HN
Today

thunderbolt-ibverbs: We have InfiniBand at home

A clever hacker engineered a Linux kernel module to transform standard USB4/Thunderbolt ports into high-performance InfiniBand devices, enabling distributed AI workloads on consumer hardware. This innovative project offers enthusiasts a cost-effective alternative to expensive enterprise networking for local AI model training and inference. Hacker News is captivated by this ingenious technical deep dive that democratizes access to powerful computing setups.

9
Score
1
Comments
#14
Highest Rank
9h
on Front Page
First Seen
Jun 4, 9:00 AM
Last Seen
Jun 4, 5:00 PM
Rank Over Time
151416141719202425

The Lowdown

This fascinating project, dubbed 'thunderbolt-ibverbs', details the creation of a custom Linux kernel module that allows ordinary USB4/Thunderbolt ports on consumer AMD mini PCs to emulate InfiniBand devices. The overarching goal is to facilitate distributed AI workloads, such as inference and training with runtimes like vLLM and RCCL, across multiple machines at home, bypassing the need for costly enterprise networking gear.

  • The core achievement is the development of experimental RDMA-over-USB4, enabling high-speed, low-latency communication between two consumer systems.
  • Performance benchmarks demonstrate impressive results, including approximately 95 Gb/s bidirectional raw RDMA throughput and an ultra-low ~7 µs one-way latency.
  • These figures significantly outperform conventional 2.5 GbE (around 2.3 Gb/s and 28 µs) and even soft-RoCE over thunderbolt-net (about 9 Gb/s and 65 µs).
  • Practical applications include successfully running a tensor-parallel inference for a MiniMax-M2.7 model that previously wouldn't fit on a single machine. Additionally, a Gemma 3 27B LoRA FSDP step saw its completion time plummet from 1359 seconds over Ethernet to a mere 126 seconds using the 4-HCA USB4 RDMA setup.
  • The author candidly notes that the code is research-grade, largely AI-generated, involves experimental kernel modules, and comes with no warranty or support.
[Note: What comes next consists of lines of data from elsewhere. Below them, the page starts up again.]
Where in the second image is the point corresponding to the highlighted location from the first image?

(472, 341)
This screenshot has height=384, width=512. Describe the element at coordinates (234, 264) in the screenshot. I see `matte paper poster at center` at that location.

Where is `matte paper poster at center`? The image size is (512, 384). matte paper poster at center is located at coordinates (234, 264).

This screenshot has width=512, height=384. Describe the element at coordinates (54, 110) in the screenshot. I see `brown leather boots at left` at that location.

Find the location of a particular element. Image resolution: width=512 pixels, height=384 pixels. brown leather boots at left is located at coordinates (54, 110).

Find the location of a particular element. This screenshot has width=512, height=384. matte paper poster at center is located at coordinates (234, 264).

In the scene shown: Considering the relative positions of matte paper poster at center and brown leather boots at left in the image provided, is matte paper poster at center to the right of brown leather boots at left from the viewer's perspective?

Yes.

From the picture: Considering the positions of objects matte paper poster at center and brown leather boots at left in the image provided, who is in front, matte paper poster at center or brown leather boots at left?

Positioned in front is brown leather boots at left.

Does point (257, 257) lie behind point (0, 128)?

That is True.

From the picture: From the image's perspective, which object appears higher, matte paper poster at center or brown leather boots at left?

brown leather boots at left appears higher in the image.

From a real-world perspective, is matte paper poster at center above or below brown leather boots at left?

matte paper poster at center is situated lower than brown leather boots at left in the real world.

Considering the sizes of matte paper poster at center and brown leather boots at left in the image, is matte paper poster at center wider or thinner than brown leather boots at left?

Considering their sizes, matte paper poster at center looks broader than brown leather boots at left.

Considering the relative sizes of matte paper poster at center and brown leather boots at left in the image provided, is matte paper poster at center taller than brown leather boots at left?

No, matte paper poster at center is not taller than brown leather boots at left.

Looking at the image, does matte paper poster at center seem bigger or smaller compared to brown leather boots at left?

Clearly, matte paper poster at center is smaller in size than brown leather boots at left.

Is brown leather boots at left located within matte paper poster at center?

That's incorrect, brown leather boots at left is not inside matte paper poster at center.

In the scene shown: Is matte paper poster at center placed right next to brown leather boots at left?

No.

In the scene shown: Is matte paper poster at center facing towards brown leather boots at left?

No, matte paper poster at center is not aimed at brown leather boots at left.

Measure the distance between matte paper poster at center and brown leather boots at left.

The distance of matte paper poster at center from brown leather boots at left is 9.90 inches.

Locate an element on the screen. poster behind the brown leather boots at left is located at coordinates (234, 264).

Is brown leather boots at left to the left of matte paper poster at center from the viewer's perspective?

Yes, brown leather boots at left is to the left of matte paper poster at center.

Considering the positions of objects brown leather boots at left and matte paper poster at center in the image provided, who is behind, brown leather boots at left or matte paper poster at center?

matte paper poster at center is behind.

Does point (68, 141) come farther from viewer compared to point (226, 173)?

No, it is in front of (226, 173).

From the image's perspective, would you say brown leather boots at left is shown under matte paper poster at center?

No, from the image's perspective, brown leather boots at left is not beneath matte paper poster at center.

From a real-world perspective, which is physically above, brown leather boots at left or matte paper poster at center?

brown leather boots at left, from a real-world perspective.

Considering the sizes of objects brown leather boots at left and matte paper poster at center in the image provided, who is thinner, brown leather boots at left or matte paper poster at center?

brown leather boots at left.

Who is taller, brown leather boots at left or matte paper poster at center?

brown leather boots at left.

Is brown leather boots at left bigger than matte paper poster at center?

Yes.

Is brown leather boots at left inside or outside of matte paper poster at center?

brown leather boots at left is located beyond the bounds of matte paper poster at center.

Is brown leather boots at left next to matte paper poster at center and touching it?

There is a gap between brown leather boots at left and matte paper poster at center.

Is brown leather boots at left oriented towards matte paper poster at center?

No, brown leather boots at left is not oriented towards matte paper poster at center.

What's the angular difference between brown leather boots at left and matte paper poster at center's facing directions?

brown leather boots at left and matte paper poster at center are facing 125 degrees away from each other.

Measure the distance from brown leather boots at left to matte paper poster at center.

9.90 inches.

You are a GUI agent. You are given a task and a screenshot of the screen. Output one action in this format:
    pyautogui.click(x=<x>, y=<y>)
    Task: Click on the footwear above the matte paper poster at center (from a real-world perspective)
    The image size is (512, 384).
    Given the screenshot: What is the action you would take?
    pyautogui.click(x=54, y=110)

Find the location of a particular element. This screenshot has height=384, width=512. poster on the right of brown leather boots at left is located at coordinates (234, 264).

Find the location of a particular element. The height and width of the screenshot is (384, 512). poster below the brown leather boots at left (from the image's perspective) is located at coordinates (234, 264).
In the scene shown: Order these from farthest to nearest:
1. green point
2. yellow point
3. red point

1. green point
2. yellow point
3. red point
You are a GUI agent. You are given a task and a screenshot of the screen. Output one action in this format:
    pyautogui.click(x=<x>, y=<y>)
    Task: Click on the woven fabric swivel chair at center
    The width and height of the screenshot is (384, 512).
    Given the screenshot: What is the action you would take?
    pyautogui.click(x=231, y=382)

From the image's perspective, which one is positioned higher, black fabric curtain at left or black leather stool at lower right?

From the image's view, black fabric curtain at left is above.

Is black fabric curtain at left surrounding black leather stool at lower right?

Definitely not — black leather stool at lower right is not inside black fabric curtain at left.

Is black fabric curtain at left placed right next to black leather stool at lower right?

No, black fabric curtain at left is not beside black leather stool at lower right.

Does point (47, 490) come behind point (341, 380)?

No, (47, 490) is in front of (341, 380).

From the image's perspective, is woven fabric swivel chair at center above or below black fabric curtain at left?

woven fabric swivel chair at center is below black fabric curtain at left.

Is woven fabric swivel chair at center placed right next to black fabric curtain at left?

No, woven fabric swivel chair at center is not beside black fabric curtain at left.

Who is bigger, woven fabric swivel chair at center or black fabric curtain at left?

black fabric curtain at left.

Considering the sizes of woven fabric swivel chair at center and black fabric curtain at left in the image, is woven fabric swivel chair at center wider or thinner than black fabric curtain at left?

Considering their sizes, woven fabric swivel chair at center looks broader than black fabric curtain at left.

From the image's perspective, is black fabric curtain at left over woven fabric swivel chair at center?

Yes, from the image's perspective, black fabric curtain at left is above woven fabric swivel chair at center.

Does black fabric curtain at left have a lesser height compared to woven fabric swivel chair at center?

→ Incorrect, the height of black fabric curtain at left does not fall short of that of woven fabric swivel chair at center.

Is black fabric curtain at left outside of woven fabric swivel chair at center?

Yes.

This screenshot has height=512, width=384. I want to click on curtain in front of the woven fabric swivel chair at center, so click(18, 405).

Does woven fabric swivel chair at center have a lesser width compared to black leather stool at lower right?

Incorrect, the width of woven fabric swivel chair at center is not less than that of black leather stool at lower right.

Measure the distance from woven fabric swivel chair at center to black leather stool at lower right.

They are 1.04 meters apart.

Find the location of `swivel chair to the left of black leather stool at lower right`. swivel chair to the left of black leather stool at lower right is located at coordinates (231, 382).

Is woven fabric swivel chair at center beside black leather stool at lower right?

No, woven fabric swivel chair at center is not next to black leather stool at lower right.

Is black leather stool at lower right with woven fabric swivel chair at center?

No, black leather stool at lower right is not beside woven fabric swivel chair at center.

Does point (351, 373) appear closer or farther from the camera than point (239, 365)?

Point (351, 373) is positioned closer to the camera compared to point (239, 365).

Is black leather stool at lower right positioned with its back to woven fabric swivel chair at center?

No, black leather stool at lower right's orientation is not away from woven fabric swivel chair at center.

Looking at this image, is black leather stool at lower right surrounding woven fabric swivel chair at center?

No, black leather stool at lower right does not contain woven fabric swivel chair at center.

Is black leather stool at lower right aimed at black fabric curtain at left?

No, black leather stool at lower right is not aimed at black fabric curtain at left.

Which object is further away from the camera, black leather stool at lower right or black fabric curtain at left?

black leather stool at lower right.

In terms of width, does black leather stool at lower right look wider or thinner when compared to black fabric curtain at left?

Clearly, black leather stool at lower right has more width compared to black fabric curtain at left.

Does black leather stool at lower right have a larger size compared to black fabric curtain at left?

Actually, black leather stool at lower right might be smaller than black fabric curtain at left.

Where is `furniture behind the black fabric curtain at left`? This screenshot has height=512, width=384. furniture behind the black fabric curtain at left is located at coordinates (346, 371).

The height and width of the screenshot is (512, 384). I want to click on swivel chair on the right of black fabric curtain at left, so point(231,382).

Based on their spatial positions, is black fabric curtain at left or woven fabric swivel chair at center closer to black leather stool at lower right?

Ultimately, this initiative presents a highly technical and effective method for bringing high-bandwidth, low-latency networking capabilities—typically reserved for enterprise InfiniBand systems—to readily available consumer hardware via USB4/Thunderbolt, thereby making distributed AI more accessible to home users, albeit in a research-oriented, unsupported capacity.